07-14-2005 07:47 AM
(The overheating is happening overnight, when airconditioning for the server room is problematic - long story - so it is happenin for a reason, not randomply).
The reason I bring it up is that this particular server seems to be particularly prone to overheating (my three dual processor DL380G3 and one quad processor ML570G2 tend to keep running, often indefinitely, after this one keels over).
At the time it shuts down (early AM hours), activity on the server should close to zero, so I don't think it's overheating faster than the others due to workload...
Just added a RILOE II card to more easily resucitate the server following shutdowns, but this actually seems to have dramatically exacerbated the heat problem, so I'm thinking of removing it (the ML570 has a RILOE II as well, with no ill effect).
Saw that there is an advisory regarding internal tape drives in the ML530 and overheating, so I will remove the one sitting unutilized in the bay, hopefully this will help. Since I never use it, however, could it really be causing a problem?

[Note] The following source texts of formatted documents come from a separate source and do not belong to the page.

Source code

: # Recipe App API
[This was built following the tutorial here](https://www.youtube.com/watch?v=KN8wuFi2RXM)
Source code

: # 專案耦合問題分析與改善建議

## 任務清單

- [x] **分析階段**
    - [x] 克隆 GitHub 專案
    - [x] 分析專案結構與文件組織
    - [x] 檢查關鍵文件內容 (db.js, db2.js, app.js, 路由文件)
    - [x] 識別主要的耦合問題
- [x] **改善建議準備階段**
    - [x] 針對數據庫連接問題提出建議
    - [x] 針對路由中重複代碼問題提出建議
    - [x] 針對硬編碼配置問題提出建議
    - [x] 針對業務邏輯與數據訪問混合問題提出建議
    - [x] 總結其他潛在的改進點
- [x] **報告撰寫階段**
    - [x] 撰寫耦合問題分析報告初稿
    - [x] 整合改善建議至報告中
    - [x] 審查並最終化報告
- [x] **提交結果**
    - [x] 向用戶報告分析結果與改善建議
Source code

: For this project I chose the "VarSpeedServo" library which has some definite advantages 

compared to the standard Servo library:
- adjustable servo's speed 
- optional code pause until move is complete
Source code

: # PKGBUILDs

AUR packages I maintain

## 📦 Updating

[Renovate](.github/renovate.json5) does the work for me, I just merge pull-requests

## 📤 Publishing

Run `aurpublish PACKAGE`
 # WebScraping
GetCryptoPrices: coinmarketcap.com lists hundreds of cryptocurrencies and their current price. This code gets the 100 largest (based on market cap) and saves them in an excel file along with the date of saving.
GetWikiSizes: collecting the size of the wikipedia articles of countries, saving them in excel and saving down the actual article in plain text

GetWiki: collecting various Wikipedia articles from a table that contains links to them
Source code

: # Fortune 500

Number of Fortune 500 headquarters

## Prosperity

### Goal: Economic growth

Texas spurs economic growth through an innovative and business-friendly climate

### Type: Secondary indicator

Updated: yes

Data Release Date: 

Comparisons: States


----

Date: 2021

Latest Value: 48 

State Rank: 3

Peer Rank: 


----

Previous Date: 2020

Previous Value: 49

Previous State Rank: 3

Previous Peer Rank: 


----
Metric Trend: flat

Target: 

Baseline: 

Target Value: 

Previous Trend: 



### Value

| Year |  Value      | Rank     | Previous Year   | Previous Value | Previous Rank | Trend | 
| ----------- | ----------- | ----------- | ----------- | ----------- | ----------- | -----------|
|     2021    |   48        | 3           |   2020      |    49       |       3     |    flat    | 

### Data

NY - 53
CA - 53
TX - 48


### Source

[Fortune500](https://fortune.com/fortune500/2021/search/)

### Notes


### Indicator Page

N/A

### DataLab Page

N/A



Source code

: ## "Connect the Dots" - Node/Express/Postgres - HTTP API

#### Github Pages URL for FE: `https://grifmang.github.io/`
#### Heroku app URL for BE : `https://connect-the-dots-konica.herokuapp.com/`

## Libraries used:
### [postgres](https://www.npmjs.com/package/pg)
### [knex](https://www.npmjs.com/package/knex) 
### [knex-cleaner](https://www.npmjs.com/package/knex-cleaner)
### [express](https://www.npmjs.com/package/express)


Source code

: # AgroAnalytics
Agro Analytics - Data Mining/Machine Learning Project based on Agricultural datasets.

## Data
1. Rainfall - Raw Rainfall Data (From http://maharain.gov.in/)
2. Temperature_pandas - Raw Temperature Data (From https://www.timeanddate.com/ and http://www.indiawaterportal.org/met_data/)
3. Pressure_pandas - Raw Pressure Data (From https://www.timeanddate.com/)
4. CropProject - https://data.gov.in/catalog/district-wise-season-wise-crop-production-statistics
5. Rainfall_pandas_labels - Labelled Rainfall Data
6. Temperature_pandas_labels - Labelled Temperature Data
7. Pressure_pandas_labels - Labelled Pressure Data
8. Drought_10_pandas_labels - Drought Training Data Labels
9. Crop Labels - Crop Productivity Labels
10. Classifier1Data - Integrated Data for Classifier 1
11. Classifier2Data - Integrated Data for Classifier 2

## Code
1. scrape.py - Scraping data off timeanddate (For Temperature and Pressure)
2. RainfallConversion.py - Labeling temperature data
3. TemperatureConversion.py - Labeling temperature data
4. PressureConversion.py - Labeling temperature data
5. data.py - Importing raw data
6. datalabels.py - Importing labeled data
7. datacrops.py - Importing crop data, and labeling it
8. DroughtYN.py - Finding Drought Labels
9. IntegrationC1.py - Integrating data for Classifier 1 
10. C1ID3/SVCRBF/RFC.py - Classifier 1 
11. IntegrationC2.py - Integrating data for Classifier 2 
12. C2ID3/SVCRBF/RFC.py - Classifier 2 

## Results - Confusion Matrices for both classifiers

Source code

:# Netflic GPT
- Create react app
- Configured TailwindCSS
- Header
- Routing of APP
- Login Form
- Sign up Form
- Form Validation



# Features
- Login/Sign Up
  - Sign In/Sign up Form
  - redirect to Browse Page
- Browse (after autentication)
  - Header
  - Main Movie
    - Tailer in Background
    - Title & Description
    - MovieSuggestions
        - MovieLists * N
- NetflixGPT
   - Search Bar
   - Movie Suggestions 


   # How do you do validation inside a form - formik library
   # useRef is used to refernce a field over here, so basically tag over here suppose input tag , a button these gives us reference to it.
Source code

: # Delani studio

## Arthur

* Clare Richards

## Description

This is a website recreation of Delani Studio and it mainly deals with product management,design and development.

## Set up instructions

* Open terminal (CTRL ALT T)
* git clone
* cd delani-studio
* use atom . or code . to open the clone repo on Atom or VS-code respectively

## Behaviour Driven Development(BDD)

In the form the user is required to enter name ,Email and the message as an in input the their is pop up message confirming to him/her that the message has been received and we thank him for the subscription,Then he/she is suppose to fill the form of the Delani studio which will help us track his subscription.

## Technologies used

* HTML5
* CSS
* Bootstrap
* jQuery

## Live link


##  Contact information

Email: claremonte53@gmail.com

Looking at the System Management Homepage, I noticed that the ML530 has a 66'F threshold on the CPUs, while the ML570 (basically the same design, no?) has a 70'F on the CPUs. Why the difference? Can I adjust that?
Finally, the ambient temperature in my server room when the ML530 starts shutting down is 99'F - not ideal, but not crazy either... or?
Anybody have any thoughts, advice?
07-14-2005 09:52 PM
Updated to the latest System ROM, and installed the latest Proliant Support Pack overnight. [Also took out the internal tape drive, never used it anyhow.]
This has raised the threshold temperature on the CPUs from 66'F to 69'F. Standing next to the server, it also sounds like the internal fans are working more aggressively.
Yesterday, ambient was 99'F and CPU was at 66'F. Today, ambient is at 95'F and CPU at 52'F.
07-19-2005 07:10 AM
We just completed a study of temperature levels in our server room vs. system shutdown.
Essentially with the AC at 65, the (near server) environmental probe registers 75 and the CPU temp (via SNMP) is 91.
When we turned the AC off, within 20 mins the probe went to 82 and the CPU to 102.
We extrapolated the rest.. after 45 mins the probe would be at 91 and the CPU at 116.
120 is about where the CPU shuts down and 160 is where it melts down.
I'd suggest 70 ambient room temp and 40 relative humidity if at all possible.